(元の文書):
##############################
山陰中央新報 社説 2007年11月4日

医療崩壊 命の格差拡大は許されぬ
http://www.sanin-chuo.co.jp/column/modules/news/article.php?storyid=444928033

 医師が去り、病院が閉鎖される。各地で医療崩壊が進み、悲鳴が上がっている。一番困るのは患者ら国民だ。
特に急性期医療は危機に直面している。産婦人科、小児科、救急で医師不足は深刻。これでは地域で子どもを産み、子育てができなくなる。
 勤務医が消えるように立ち去り、救急医療を引き受ける中小病院が減って、残る救命救急センターに過大な負担がかかっている。
こんな救急現場の惨状が十月中旬、大阪市で開かれた日本救急医学会の討論で次々に報告された。
##############################
(提供データ):
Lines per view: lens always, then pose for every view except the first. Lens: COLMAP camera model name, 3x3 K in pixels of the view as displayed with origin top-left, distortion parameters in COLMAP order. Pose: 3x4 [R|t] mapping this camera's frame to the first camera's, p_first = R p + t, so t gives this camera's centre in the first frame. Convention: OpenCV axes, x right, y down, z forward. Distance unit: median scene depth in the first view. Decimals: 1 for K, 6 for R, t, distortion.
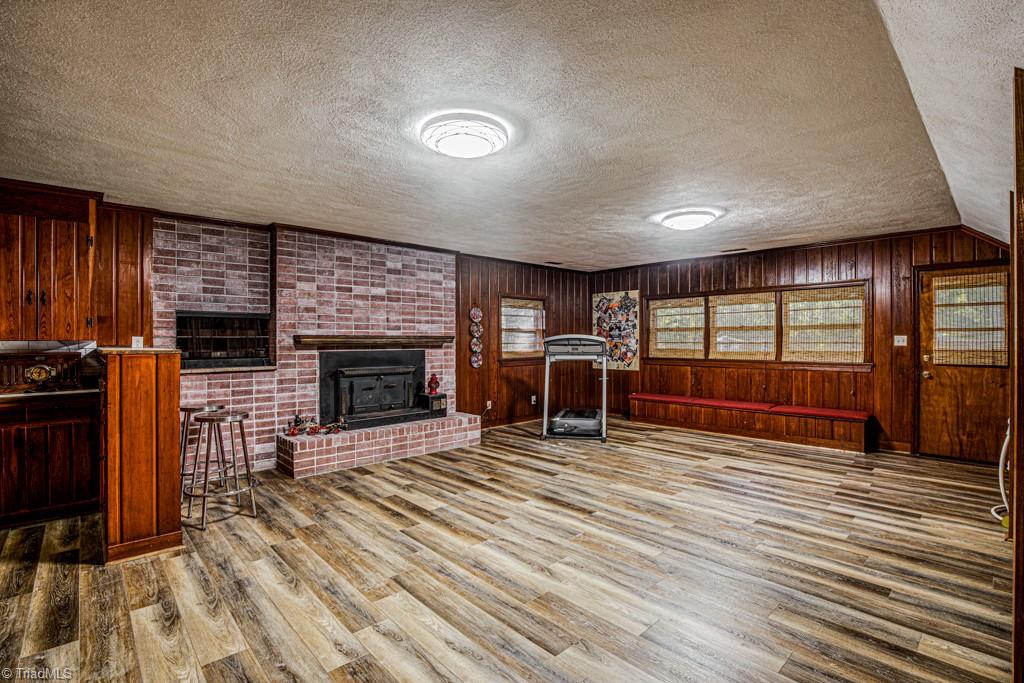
lens RADIAL K [[472.5, 0, 516.7], [0, 472.5, 339.5], [0, 0, 1]] dist [-0.024587, 0.003413]
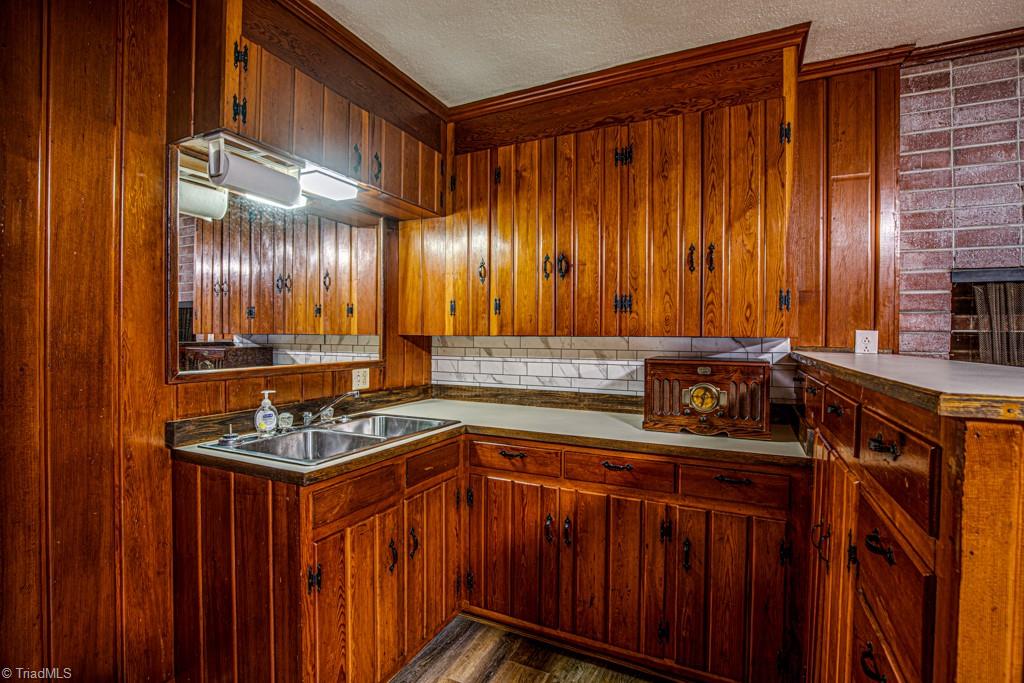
lens RADIAL K [[472.5, 0, 513.0], [0, 472.5, 340.1], [0, 0, 1]] dist [-0.024587, 0.003413]
pose [[0.356489, 0.013685, -0.934199, -0.567927], [-0.010034, 0.999891, 0.010819, 0.002311], [0.934245, 0.005517, 0.356588, 0.564404]]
##############################
(取り組む課題): 医療崩壊を論じた社説から、「医療崩壊 命の格差拡大は許されぬ」で始まり「産み、子育てができなくなる。」までの部分をそのまま書き写してください。 このデータは別の出典から取ったものです。

(回答は以下):
医療崩壊 命の格差拡大は許されぬ
http://www.sanin-chuo.co.jp/column/modules/news/article.php?storyid=444928033

 医師が去り、病院が閉鎖される。各地で医療崩壊が進み、悲鳴が上がっている。一番困るのは患者ら国民だ。
特に急性期医療は危機に直面している。産婦人科、小児科、救急で医師不足は深刻。これでは地域で子どもを産み、子育てができなくなる。